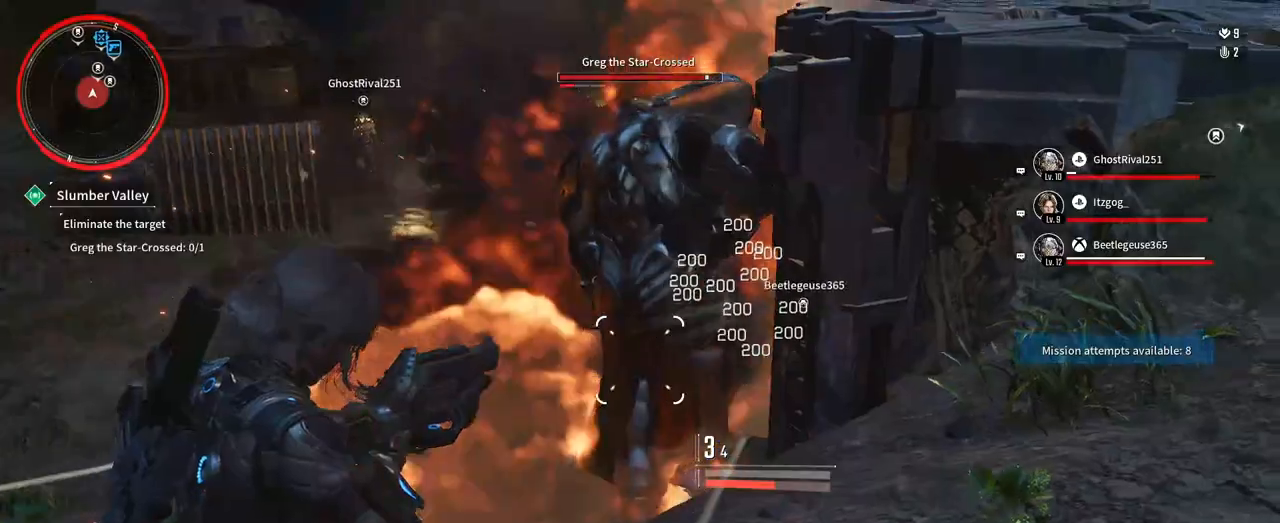
Gameplay with a controller (Xbox layout); each line is a JSON object with the inputs held at the frame after it. "events" lists button and stick changes between this image and that frame as [ms after this image, input, new state], when the widget could be followed in between. Not read: HOME R3 SELECT START.
{"buttons": ["L2", "R2"], "left_stick": "down", "right_stick": "up", "events": [[117, "R2", "down"], [117, "left_stick", "down"], [117, "right_stick", "up"]]}
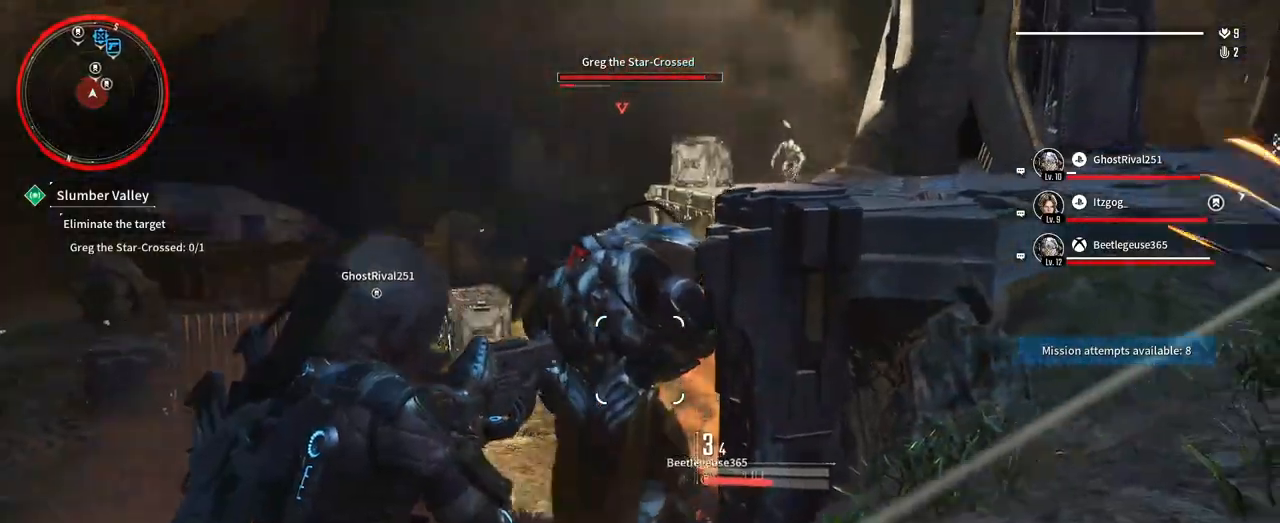
{"buttons": ["L2", "R2"], "left_stick": "down-left", "right_stick": "center", "events": [[83, "right_stick", "left"], [250, "right_stick", "up"], [317, "left_stick", "down-left"], [317, "right_stick", "center"]]}
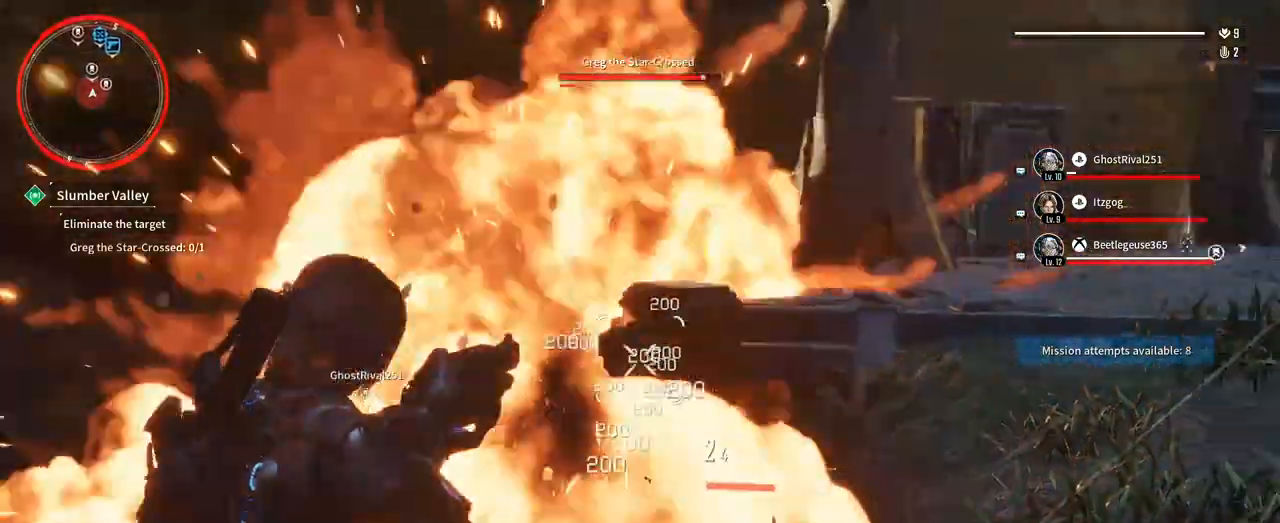
{"buttons": [], "left_stick": "down-left", "right_stick": "down-right"}
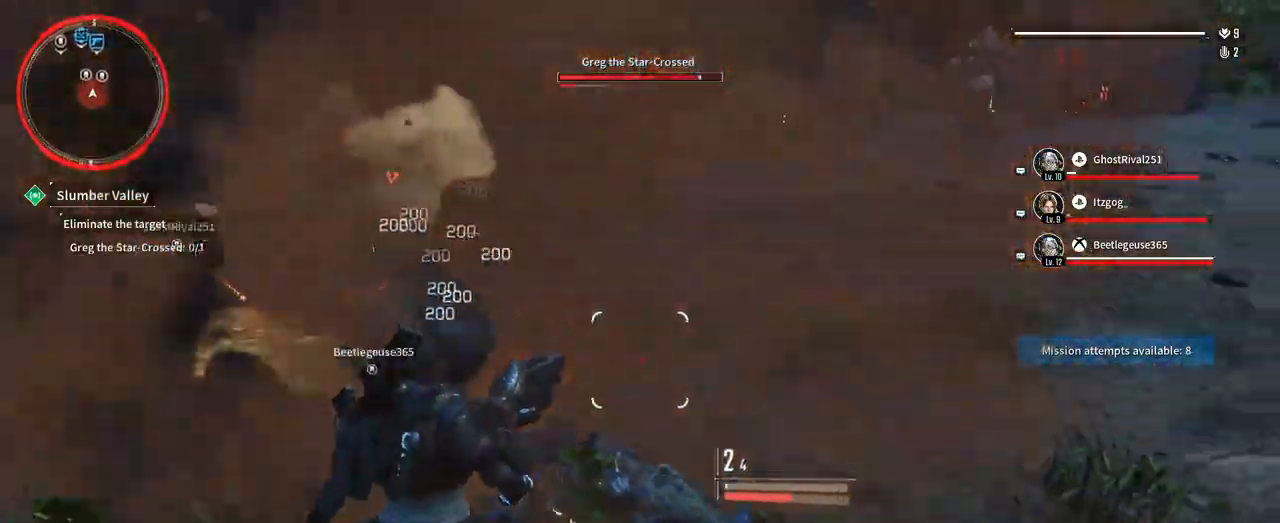
{"buttons": [], "left_stick": "left", "right_stick": "up-left", "events": [[217, "left_stick", "left"], [317, "right_stick", "up-left"]]}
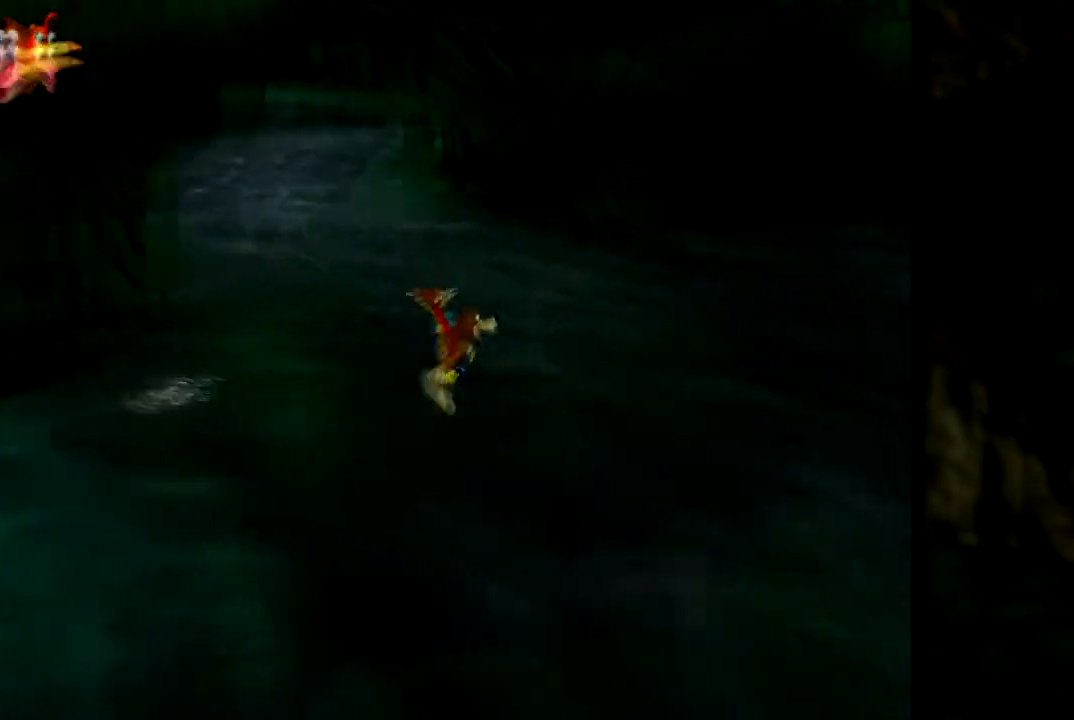
Gameplay with a controller (Nintendo layout); each line is a JSON object with the inputs held at the frame after it. "events" lists button and stick changes between this image and that frame as [ms after this image, input, new state], when the widget could be followed in between. Not read: L1 L3 R3.
{"buttons": [], "left_stick": "up-right", "events": [[133, "left_stick", "up-right"], [417, "A", "up"]]}
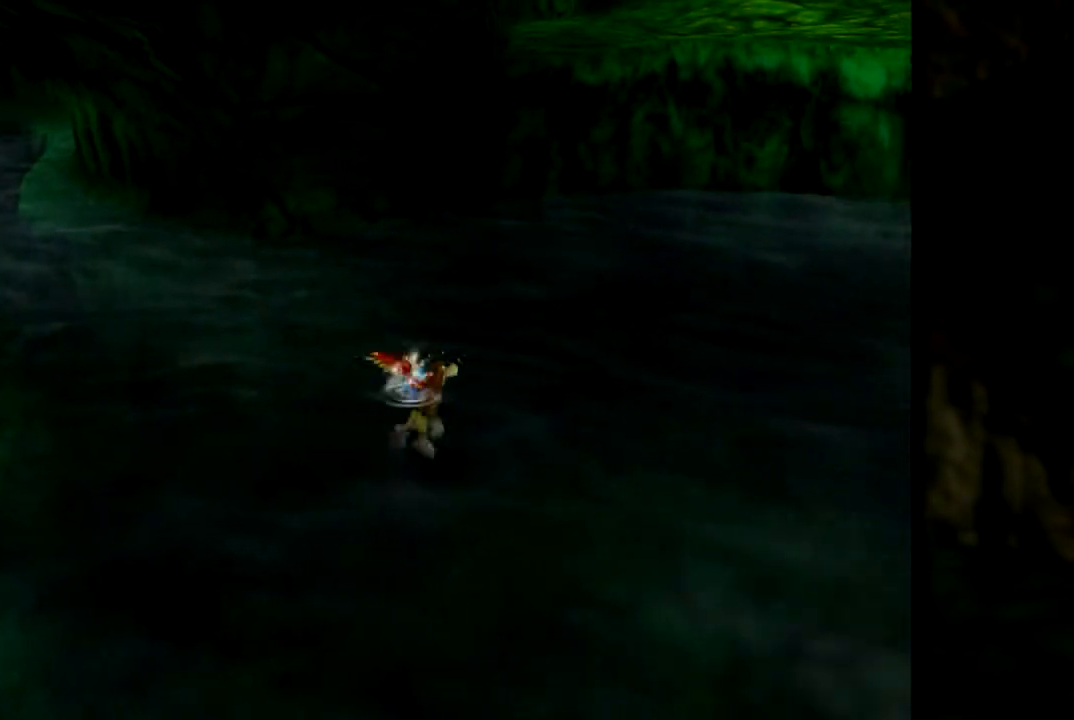
{"buttons": [], "left_stick": "right", "events": [[67, "C_LEFT", "down"], [234, "C_LEFT", "up"], [234, "left_stick", "right"], [300, "C_LEFT", "down"], [451, "C_LEFT", "up"]]}
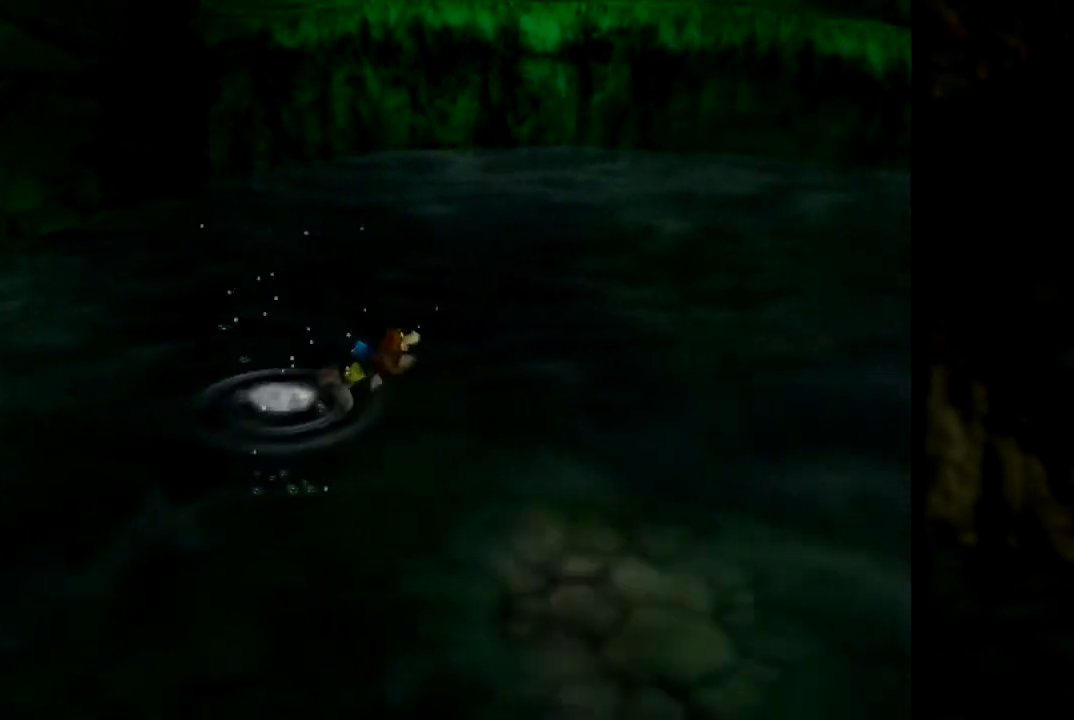
{"buttons": ["A"], "left_stick": "right", "events": [[16, "C_LEFT", "down"], [16, "left_stick", "up-right"], [183, "C_LEFT", "up"], [250, "A", "down"], [383, "left_stick", "right"]]}
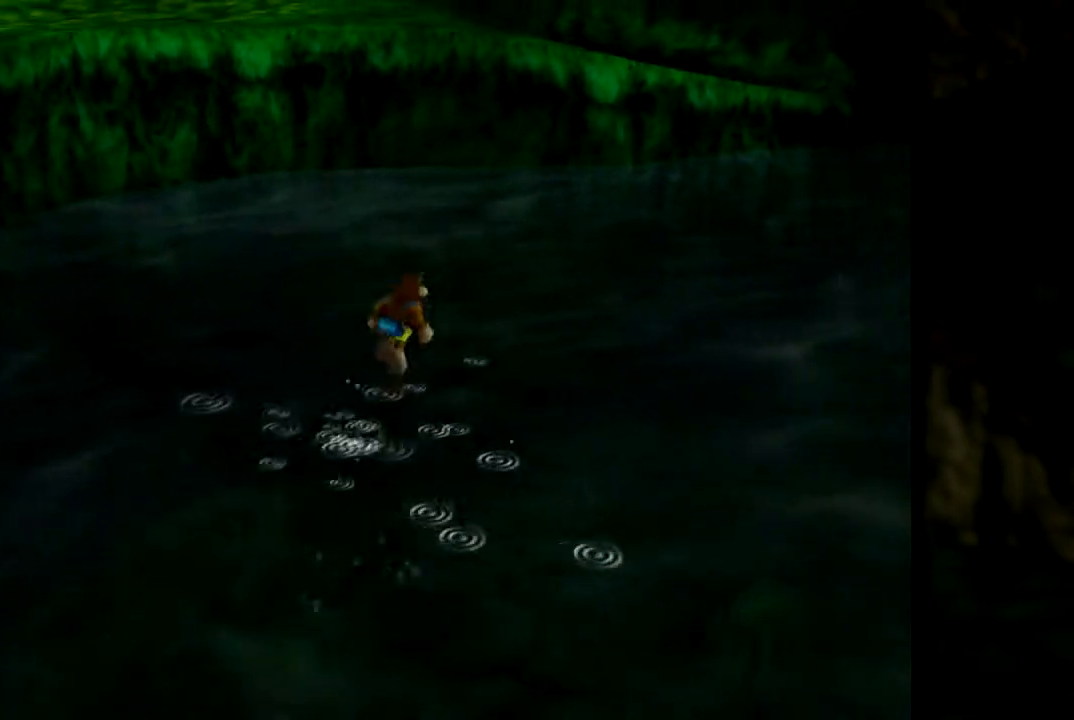
{"buttons": ["A"], "left_stick": "up", "events": [[50, "A", "up"], [134, "left_stick", "up-right"], [167, "A", "down"], [284, "left_stick", "up"]]}
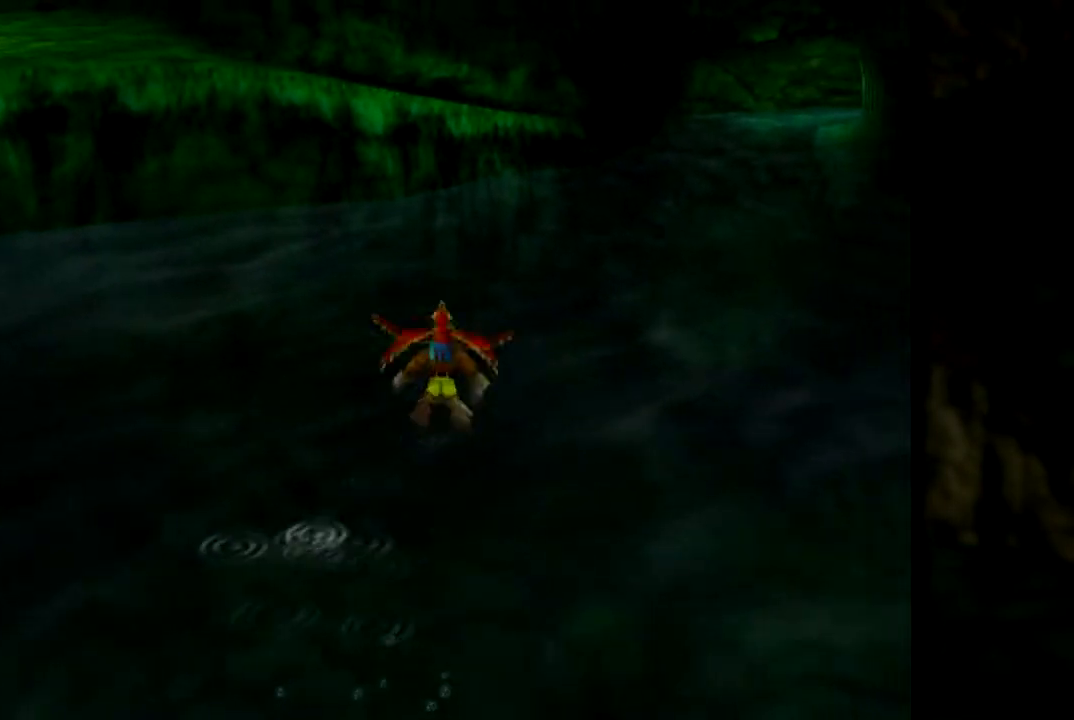
{"buttons": ["A"], "left_stick": "up-right", "events": [[433, "left_stick", "up-right"]]}
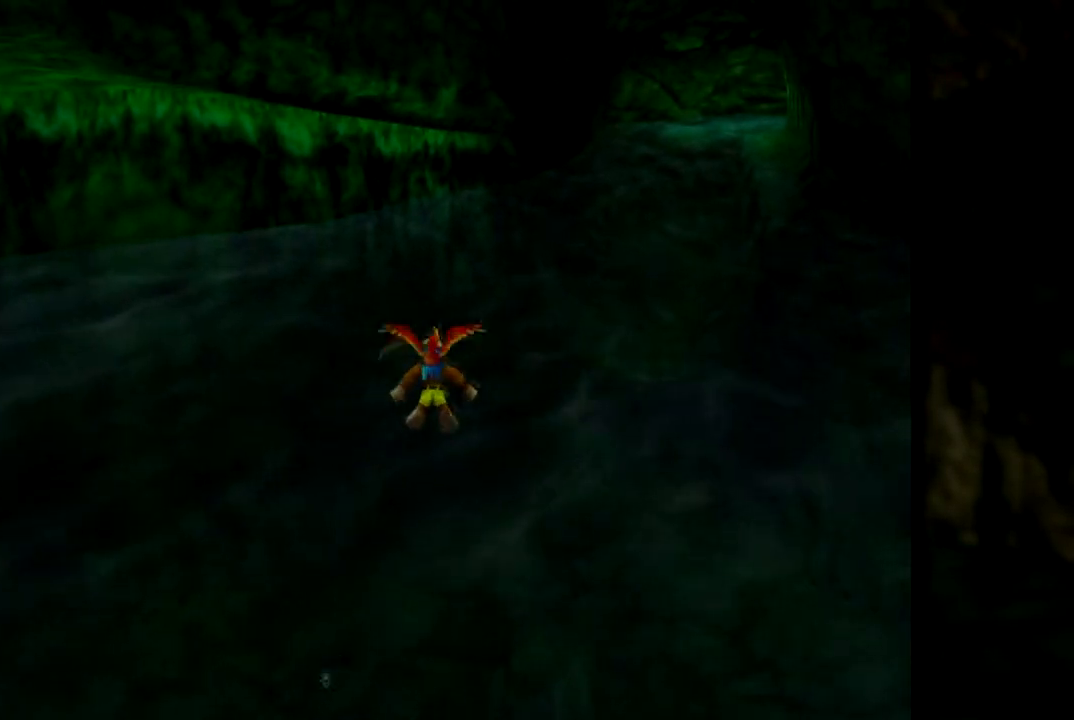
{"buttons": [], "left_stick": "up", "events": [[17, "A", "up"], [167, "left_stick", "up"]]}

Your instructions: After reading through the records, count the lines that hold the string "when" and give only the count.

Exercise answer: 2